Lab 1 has released a report that analyses 141 million files from 1,297 data breach incidents, highlighting significant risks of downstream fraud and cybercrime for organisations, employees and customers.

The Anatomy of a Breach 2025 report offers an in-depth content-level investigation of breached datasets, focusing on the prevalence of unstructured files, such as financial documents, HR data, customer records and code files, that are typically overlooked but pose considerable risks.

Financial documents prevalent

The analysis indicates that financial documents are present in 93% of breach incidents and constitute 41% of all exposed files. According to the report, these documents frequently contain both personal and commercial information, making them valuable targets for cybercriminals. Bank statements, found in 49% of breaches, and International Bank Account Numbers (IBANs), present in 36%, were highlighted as common items that could facilitate identity fraud, payment redirection and mandate scams.
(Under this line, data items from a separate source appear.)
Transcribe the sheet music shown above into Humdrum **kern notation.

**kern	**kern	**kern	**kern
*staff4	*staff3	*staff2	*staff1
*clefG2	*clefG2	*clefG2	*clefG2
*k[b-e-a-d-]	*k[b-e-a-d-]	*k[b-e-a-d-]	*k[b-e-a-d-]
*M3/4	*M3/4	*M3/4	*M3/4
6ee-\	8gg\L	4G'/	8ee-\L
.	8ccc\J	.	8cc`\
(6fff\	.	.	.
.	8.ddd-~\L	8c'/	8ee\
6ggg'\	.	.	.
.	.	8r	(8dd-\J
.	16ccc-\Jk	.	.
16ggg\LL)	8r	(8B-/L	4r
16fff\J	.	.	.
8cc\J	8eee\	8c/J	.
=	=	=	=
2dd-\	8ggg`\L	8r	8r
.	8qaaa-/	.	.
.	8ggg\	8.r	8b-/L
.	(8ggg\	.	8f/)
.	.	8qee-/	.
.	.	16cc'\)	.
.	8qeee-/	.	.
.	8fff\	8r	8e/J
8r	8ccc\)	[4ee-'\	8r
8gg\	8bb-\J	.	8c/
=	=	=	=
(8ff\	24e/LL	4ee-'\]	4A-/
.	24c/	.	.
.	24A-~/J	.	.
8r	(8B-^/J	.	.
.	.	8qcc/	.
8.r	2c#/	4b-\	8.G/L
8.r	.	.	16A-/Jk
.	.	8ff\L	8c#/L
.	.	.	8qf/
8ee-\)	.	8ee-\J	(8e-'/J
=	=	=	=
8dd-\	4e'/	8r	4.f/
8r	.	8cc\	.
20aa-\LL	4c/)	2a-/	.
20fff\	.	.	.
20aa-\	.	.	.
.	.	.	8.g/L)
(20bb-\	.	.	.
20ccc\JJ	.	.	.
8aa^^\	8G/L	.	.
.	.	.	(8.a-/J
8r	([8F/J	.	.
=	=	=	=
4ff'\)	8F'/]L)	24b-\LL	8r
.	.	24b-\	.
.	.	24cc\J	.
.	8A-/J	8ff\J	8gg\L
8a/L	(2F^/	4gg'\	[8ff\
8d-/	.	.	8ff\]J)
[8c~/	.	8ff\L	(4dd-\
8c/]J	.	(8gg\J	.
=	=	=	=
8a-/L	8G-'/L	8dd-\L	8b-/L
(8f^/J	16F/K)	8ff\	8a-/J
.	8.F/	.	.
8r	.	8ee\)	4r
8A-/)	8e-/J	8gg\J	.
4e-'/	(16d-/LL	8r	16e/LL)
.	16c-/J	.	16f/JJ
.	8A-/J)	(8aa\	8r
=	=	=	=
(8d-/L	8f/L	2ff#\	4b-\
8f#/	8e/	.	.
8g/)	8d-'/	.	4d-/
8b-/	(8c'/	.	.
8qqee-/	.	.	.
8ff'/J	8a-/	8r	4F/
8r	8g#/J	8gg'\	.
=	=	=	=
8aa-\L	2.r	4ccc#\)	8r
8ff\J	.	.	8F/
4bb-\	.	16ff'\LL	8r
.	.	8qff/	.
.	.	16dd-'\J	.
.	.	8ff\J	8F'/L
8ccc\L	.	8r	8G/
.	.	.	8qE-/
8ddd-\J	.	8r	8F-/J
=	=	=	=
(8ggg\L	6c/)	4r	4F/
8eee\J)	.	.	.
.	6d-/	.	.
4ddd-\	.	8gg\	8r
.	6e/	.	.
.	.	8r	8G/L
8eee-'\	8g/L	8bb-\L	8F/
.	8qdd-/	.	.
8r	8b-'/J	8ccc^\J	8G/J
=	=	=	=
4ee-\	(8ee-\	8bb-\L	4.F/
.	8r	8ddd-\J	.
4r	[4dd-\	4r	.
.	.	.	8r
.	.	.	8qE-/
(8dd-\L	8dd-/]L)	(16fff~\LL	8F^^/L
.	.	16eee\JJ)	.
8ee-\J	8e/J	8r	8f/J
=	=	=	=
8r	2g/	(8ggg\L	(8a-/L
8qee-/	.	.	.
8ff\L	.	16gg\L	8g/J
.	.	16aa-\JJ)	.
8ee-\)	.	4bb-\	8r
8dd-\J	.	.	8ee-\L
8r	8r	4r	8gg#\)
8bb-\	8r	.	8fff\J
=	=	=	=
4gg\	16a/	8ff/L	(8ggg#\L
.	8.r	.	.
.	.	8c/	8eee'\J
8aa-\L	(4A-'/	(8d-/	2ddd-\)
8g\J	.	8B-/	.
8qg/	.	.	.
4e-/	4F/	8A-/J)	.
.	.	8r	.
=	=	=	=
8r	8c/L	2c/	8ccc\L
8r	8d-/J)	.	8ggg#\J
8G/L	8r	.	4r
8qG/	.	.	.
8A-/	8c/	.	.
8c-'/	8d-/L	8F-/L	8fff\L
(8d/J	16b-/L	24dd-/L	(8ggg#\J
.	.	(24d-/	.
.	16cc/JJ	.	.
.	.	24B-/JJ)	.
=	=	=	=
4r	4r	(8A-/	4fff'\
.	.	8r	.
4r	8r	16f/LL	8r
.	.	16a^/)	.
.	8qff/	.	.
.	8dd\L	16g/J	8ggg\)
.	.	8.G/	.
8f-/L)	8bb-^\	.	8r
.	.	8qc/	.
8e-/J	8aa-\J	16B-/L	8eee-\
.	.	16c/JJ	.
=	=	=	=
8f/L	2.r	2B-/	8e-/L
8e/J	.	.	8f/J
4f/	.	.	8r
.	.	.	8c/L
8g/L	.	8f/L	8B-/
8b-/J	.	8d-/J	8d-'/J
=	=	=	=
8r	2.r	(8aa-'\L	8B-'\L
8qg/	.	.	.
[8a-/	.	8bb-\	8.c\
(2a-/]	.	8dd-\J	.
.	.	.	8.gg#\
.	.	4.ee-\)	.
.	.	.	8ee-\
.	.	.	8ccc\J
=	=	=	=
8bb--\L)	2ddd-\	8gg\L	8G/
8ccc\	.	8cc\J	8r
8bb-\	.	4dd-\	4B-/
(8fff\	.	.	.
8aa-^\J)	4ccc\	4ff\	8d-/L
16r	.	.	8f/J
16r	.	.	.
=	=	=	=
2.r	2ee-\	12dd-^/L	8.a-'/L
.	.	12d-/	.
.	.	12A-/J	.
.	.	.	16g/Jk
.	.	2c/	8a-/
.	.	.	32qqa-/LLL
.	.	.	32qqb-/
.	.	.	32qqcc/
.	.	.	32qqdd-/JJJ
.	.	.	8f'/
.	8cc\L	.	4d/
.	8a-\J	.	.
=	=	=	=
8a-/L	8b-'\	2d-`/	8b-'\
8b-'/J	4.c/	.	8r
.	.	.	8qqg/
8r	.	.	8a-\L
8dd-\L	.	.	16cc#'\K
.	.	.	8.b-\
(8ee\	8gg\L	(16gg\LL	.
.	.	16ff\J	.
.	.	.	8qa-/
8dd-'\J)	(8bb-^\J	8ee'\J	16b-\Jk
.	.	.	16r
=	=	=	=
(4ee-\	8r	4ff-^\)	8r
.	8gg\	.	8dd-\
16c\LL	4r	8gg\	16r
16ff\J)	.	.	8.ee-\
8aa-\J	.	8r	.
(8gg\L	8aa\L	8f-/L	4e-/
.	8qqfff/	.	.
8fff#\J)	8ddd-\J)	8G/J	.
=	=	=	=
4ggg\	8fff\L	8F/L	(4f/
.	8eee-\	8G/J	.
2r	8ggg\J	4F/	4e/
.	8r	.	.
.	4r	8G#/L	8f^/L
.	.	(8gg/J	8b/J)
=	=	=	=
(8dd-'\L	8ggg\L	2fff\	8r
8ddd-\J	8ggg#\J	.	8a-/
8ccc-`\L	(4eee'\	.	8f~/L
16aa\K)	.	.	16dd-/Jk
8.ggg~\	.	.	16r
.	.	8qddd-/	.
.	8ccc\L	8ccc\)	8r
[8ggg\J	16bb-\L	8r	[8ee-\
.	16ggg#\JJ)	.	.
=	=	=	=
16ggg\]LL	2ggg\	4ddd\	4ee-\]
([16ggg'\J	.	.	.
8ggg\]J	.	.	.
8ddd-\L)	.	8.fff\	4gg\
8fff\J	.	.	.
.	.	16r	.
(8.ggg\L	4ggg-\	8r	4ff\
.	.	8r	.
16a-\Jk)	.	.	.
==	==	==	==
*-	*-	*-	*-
Commenting on the findings, Robin Brattel, Co-founder and Chief Executive Officer at Lab 1, said:

"Rather than focus on mega data dumps of structured and primarily credential-based information, we've focused on the huge risks associated with unstructured files that often hold high-value information, such as cryptographic keys, customer account data, or sensitive commercial contracts.
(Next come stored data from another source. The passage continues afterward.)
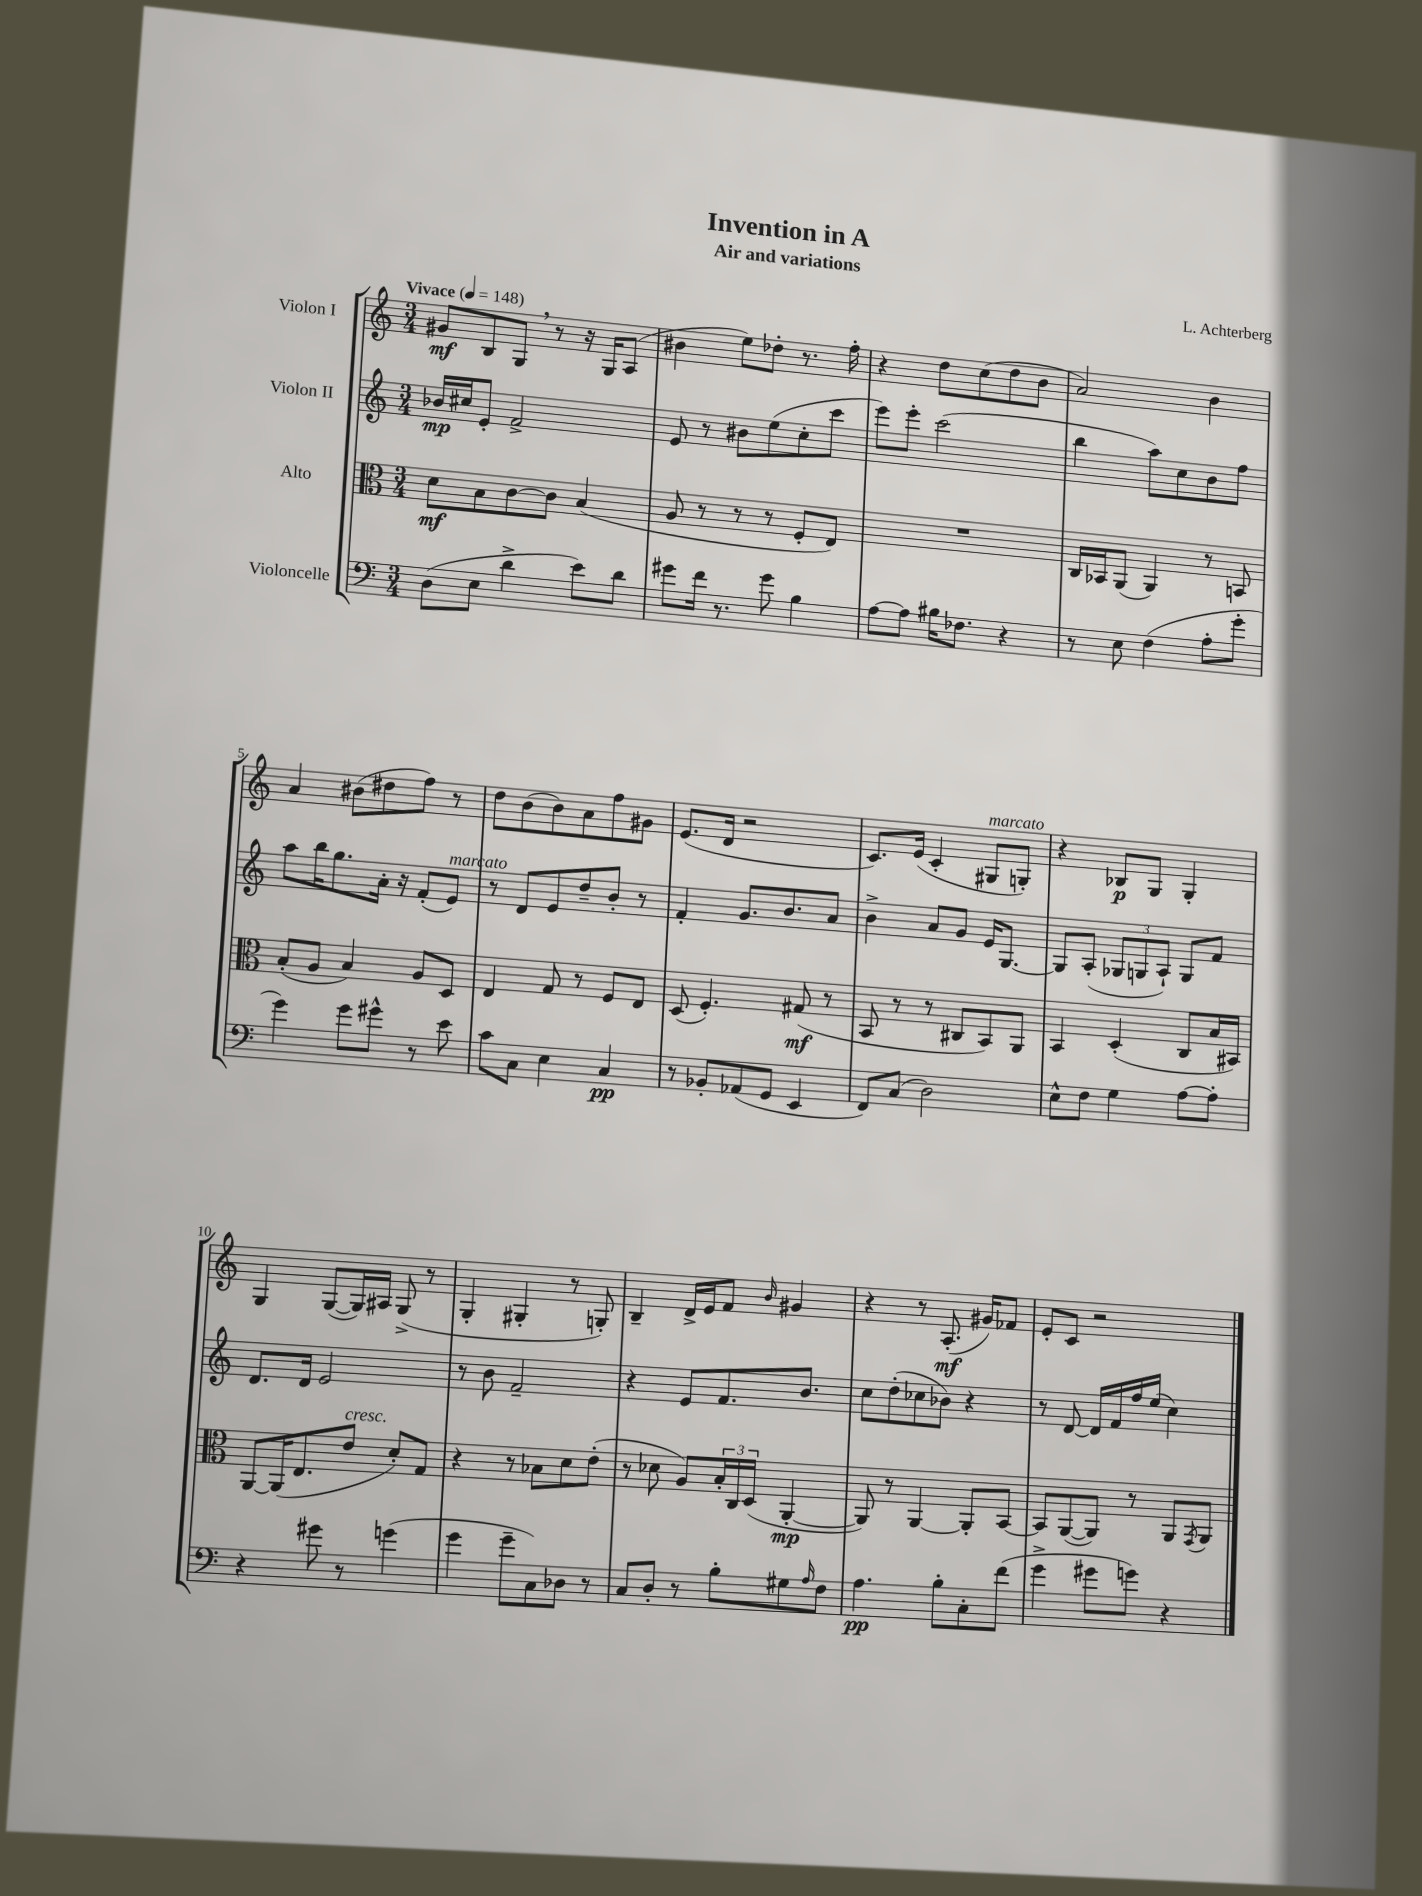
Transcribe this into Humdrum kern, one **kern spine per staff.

**kern	**dynam	**kern	**dynam	**kern	**dynam	**kern	**dynam
*part4	*part4	*part3	*part3	*part2	*part2	*part1	*part1
*staff4	*staff4	*staff3	*staff3	*staff2	*staff2	*staff1	*staff1
*I"Violoncelle	*	*I"Alto	*	*I"Violon II	*	*I"Violon I	*
*clefF4	*	*clefC3	*	*clefG2	*	*clefG2	*
*k[]	*	*k[]	*	*k[]	*	*k[]	*
*M3/4	*	*M3/4	*	*M3/4	*	*M3/4	*
*MM148	*	*MM148	*	*MM148	*	*MM148	*
=1	=1	=1	=1	=1	=1	=1	=1
!	!	!	!	!	!	!LO:TX:a:B:t=Vivace	!
(8D\L	.	8d\L	mf	16b-X/LL	mp	8g#X/L	mf
.	.	.	.	16cc#X/J	.	.	.
8E\J	.	8B\	.	8e'/J	.	8B/	.
4d^\	.	[8c\	.	2f^/	.	8G,/J	.
.	.	8c\J]	.	.	.	8r	.
8e\L)	.	(4B/	.	.	.	16r	.
.	.	.	.	.	.	16G/KL	.
8d\J	.	.	.	.	.	(8A/J	.
=2	=2	=2	=2	=2	=2	=2	=2
8g#X\L	.	8A/	.	8e/	.	4b#X\	.
16f\Jk	.	8r	.	8r	.	.	.
8.r	.	.	.	.	.	.	.
.	.	8r	.	8b#X\L	.	8ee\L)	.
8g#\	.	8r	.	(8ee\	.	8dd-X'\J	.
4B\	.	8F'/L	.	8cc'\	.	8.r	.
.	.	8E/J)	.	8ccc\J	.	.	.
.	.	.	.	.	.	16ff'\	.
=3	=3	=3	=3	=3	=3	=3	=3
[8A\L	.	2.r	.	8eee\L)	.	4r	.
8A\J]	.	.	.	8eee'\J	.	.	.
16B#X\KL	.	.	.	(2ccc\	.	8dd\L	.
8.F-X\J	.	.	.	.	.	.	.
.	.	.	.	.	.	(8cc\	.
4r	.	.	.	.	.	8dd\	.
.	.	.	.	.	.	8b\J	.
=4	=4	=4	=4	=4	=4	=4	=4
8r	.	16C/LL	.	4bb\	.	2a/)	.
.	.	16BB-X/J	.	.	.	.	.
8E\	.	(8AA/J	.	.	.	.	.
(4F\	.	4AA/)	.	8aa\L)	.	.	.
.	.	.	.	8cc\	.	.	.
8A'\L	.	8r	.	8b\	.	4b\	.
8g'\J	.	8BBn/	.	8ff\J	.	.	.
!!LO:LB:g=z
=5	=5	=5	=5	=5	=5	=5	=5
4g\)	.	(8B'/L	.	8aa\L	.	4a/	.
.	.	8A/J	.	16bb\K	.	.	.
.	.	.	.	8.gg\	.	.	.
8g\L	.	4B/)	.	.	.	(8b#X\L	.
8g#X^^\J	.	.	.	16a'\Jk	.	8dd#X\	.
.	.	.	.	16r	.	.	.
8r	.	8A/L	.	(8f'/L	.	8ff\J)	.
!	!	!	!	!LO:TX:a:i:t=marcato	!	!	!
8e\	.	8D/J	.	8e/J)	.	8r	.
=6	=6	=6	=6	=6	=6	=6	=6
8c\L	.	4E/	.	8r	.	8dd\L	.
8C\J	.	.	.	8d/L	.	(8b\	.
4E\	.	8G/	.	8e/	.	8b\)	.
.	.	8r	.	8dd~/	.	8a\	.
4C/	pp	8F/L	.	8b'/J	.	8ff\	.
.	.	8E/J	.	8r	.	8g#X\J	.
=7	=7	=7	=7	=7	=7	=7	=7
8r	.	(8D/	.	4f'/	.	(8.e/L	.
8BB-X'/L	.	4.F'/)	.	.	.	.	.
.	.	.	.	.	.	16d/Jk	.
(8AA-X/	.	.	.	8.g/L	.	2r	.
8GG/J	.	.	.	.	.	.	.
.	.	.	.	8.b/	.	.	.
4EE/	.	(8G#X/	mf	.	.	.	.
.	.	8r	.	8a/J	.	.	.
=8	=8	=8	=8	=8	=8	=8	=8
8FF/L)	.	8BB/	.	4b^\	.	8.c/L)	.
(8C/J	.	8r	.	.	.	.	.
.	.	.	.	.	.	(16e/Jk	.
2D\)	.	8r	.	8a/L	.	4c'/	.
.	.	8C#X/L	.	8g/J	.	.	.
!	!	!	!	!	!	!LO:TX:a:i:t=marcato	!
.	.	8BB/)	.	16e/KL	.	8G#X/L	.
.	.	.	.	[8.G/J	.	.	.
.	.	8AA/J	.	.	.	8Gn'/J)	.
=9	=9	=9	=9	=9	=9	=9	=9
8E^^\L	.	4BB/	.	8G/L]	.	4r	.
8F\J	.	.	.	(8A'/J	.	.	.
4G\	.	(4D'/	.	12G-X/L	.	8B-X/L	p
.	.	.	.	12Gn/	.	.	.
.	.	.	.	.	.	8G/J	.
.	.	.	.	12A`/J)	.	.	.
[8A\L	.	8C/L	.	8G/L	.	4G'/	.
8A'\J]	.	16B/L	.	8f/J	.	.	.
.	.	16BB#X/JJ)	.	.	.	.	.
!!LO:LB:g=z
=10	=10	=10	=10	=10	=10	=10	=10
4r	.	[8AA/L	.	8.d/L	.	4G/	.
.	.	(16AA/K]	.	.	.	.	.
.	.	8.E/	.	16d/Jk	.	.	.
8g#X\	.	.	.	2e/	.	([8G/L	.
!	!	!LO:TX:a:i:t=cresc.	!	!	!	!	!
8r	.	8e/J	.	.	.	16G/L])	.
.	.	.	.	.	.	16A#X/JJ	.
(4gn\	.	8d'/L)	.	.	.	(8G^/	.
.	.	8G/J	.	.	.	8r	.
=11	=11	=11	=11	=11	=11	=11	=11
4g\	.	4r	.	8r	.	4G'/	.
.	.	.	.	8b\	.	.	.
8g~\L	.	8r	.	2f~/	.	4G#X'/	.
8C\)	.	8B-X\L	.	.	.	.	.
8D-X\J	.	8d\	.	.	.	8r	.
8r	.	(8e'\J	.	.	.	8Gn'/)	.
=12	=12	=12	=12	=12	=12	=12	=12
8C/L	.	8r	.	4r	.	4B~/	.
8D'/J	.	8d-X\	.	.	.	.	.
8r	.	8A/L)	.	8e/L	.	16d^/LL	.
.	.	.	.	.	.	16e/J	.
8B'\L	.	24B'/L	.	8.f/	.	8f/J	.
.	.	24C/	.	.	.	.	.
.	.	(24D/JJ	.	.	.	.	.
.	.	.	.	.	.	16qqb/	.
8G#X\	.	[4AA'/	mp	.	.	4g#X/	.
.	.	.	.	8.b/J	.	.	.
16qqA/	.	.	.	.	.	.	.
8F\J	.	.	.	.	.	.	.
=13	=13	=13	=13	=13	=13	=13	=13
4.A\	pp	8AA/])	.	8cc\L	.	4r	.
.	.	8r	.	(8dd'\	.	.	.
.	.	[4AA/	.	8cc-X\	.	8r	.
8B'\L	.	.	.	8b-X\J)	.	(8.A'/	mf
8C'\	.	8AA'/L]	.	4r	.	.	.
.	.	.	.	.	.	16g#X/KL)	.
(8f\J	.	[8BB/J	.	.	.	8f-X/J	.
=14	=14	=14	=14	=14	=14	=14	=14
4g^\	.	8BB/L]	.	8r	.	8e'/L	.
.	.	([8AA/	.	[8d/	.	8c/J	.
8g#X\L	.	8AA/J])	.	16d/LL]	.	2r	.
.	.	.	.	16f/	.	.	.
8gn\J)	.	8r	.	16ff/	.	.	.
.	.	.	.	(16ee/JJ	.	.	.
4r	.	8AA/L	.	4cc\)	.	.	.
.	.	8qGG/	.	.	.	.	.
.	.	8AA/J	.	.	.	.	.
==	==	==	==	==	==	==	==
*-	*-	*-	*-	*-	*-	*-	*-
"With cybercriminals now behaving like data scientists to unearth these valuable insights to fuel cyberattacks and fraud, unstructured data cannot be ignored. We've refined a scientific approach to analyzing unstructured breach contents and today share our findings, which underline the need to move towards a content-aware approach to breach analysis. Ultimately, organizations must understand what information has been leaked, how it can be used, and who might be affected. And faster than it can be used against them."

PII and customer data exposure

Personal and corporate data - including Human Resources files containing personally identifiable information (PII), payroll, and resumes - featured in 82% of breaches. Additionally, 67% of incidents involved documents and records related to customer service, support, or communication. The prevalence of emails was particularly notable, with 86% of breach incidents exposing this form of sensitive communication. Half the analysed incidents included U.S. Social Security Numbers, further highlighting the scale of PII at risk.

The exposure of such data increases the likelihood of targeted phishing attacks, identity theft, and regulatory breaches, which could subject organisations to significant financial penalties and legal challenges under frameworks such as the General Data Protection Regulation (GDPR) or the Federal Trade Commission (FTC) Act. These risks extend to the erosion of customer trust.

Broader attack surface from unstructured files

The report underscores the widening cyberattack surface resulting from the exposure of unstructured files. Cryptographic keys, which can be used to bypass authentication and gain access to secure systems, appeared in 18% of incidents. Indicators for cloud and infrastructure, such as AWS S3 paths and virtual hosts, were present in 20% and 23% of breaches respectively. Code files, exposed in 87% of all incidents and accounting for 17% of the total files, present additional vulnerabilities to the supply chain by compromising software trustworthiness.

Attack blast radius growing

According to Lab 1, the median number of organisations impacted per breach - the so-called 'blast radius' - has risen by 61% since 2022, from 257 to 482 organisations today. This figure includes secondary and tertiary parties who might be unaware of their potential exposure, given their connection to the breached primary organisation.

The dataset underpinning the report comprised more than 141 million individual file records, all sourced from ransomware and data breach incidents found in the public domain and reconstructed from forensic acquisitions.